WHAT THE TASK ASKS. Figure out the number of lines in the data that hold the string "AÑADIR". Reply with that figure only.

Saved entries

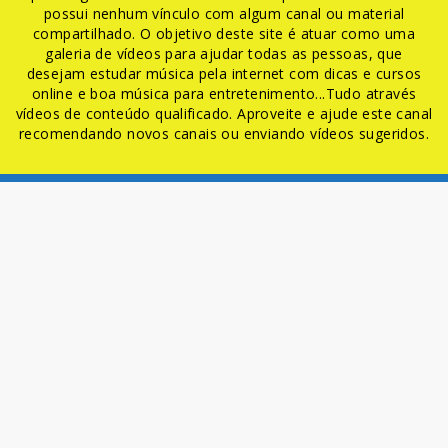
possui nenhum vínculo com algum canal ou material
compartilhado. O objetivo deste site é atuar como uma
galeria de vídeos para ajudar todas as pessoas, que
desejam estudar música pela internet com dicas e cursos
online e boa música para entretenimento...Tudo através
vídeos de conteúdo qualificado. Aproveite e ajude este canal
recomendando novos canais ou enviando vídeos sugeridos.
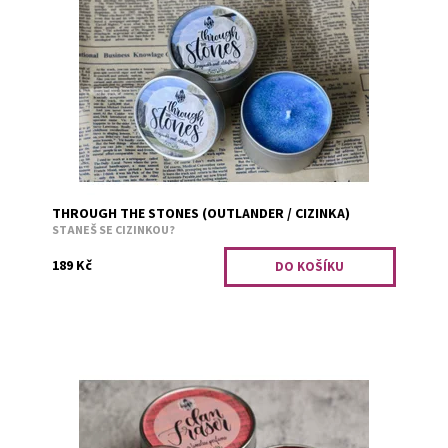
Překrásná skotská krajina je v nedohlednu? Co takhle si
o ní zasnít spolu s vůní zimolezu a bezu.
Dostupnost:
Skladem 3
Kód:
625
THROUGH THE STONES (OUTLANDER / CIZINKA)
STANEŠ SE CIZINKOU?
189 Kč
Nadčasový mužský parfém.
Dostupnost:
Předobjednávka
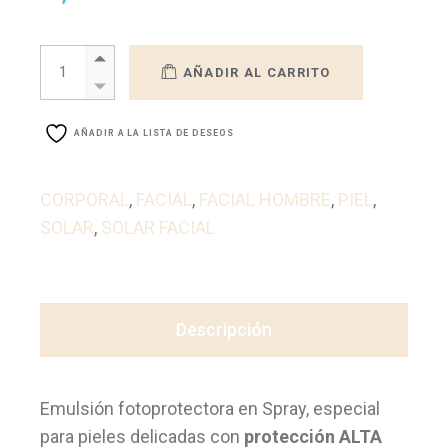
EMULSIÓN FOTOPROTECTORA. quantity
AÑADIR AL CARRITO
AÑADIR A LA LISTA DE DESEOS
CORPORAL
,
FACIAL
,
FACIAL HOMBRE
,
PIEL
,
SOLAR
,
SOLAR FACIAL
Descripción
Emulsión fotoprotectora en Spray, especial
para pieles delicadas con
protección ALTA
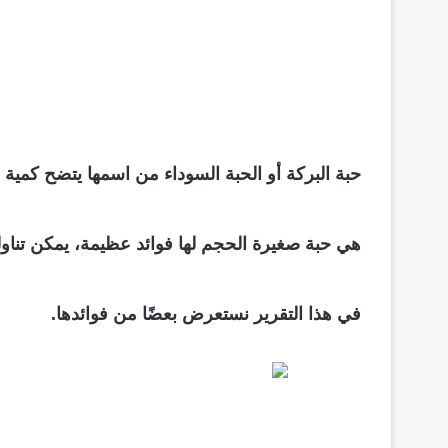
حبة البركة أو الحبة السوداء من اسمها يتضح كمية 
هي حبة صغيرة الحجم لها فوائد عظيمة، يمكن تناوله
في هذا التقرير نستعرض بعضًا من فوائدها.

...

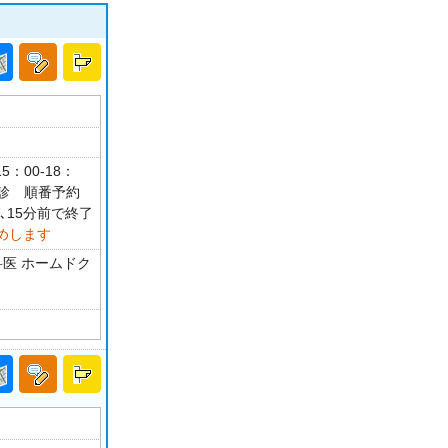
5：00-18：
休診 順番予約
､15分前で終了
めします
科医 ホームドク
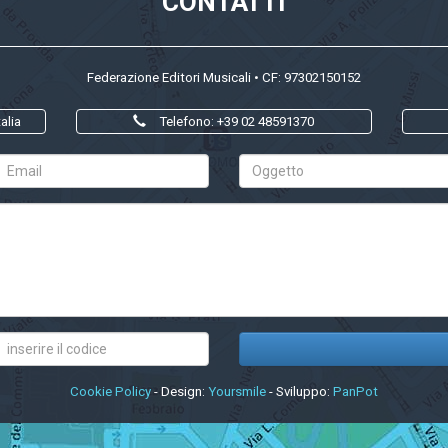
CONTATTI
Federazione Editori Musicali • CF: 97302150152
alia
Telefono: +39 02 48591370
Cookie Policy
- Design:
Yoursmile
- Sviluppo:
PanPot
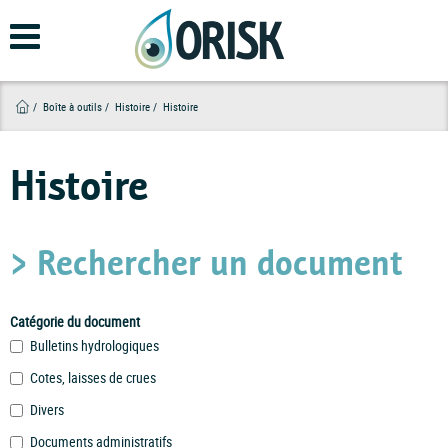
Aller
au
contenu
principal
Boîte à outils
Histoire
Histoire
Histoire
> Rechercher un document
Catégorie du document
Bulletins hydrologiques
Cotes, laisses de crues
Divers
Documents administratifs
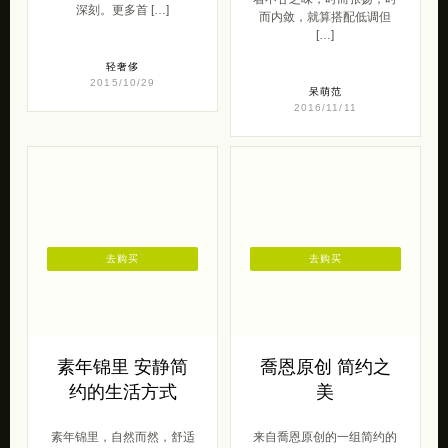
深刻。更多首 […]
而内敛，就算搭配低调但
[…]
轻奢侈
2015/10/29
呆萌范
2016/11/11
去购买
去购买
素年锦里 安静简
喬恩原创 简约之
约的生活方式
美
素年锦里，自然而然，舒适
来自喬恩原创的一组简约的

...

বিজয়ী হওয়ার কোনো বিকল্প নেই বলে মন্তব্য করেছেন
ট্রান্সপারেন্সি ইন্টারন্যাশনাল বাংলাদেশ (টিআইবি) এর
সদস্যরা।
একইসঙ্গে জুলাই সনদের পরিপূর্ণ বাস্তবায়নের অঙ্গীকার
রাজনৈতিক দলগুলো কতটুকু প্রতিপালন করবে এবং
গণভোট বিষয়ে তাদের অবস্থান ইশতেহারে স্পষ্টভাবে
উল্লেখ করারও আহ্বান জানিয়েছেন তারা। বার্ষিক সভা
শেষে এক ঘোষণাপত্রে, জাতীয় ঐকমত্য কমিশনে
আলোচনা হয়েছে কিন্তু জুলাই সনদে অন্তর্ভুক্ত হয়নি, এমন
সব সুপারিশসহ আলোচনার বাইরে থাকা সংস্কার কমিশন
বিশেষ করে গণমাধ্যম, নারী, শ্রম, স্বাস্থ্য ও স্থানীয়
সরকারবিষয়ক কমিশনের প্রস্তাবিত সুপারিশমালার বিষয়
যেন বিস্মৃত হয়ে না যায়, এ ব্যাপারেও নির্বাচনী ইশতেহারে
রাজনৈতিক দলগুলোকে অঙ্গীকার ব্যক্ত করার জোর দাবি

SOLUTION TO THIS TASK. 2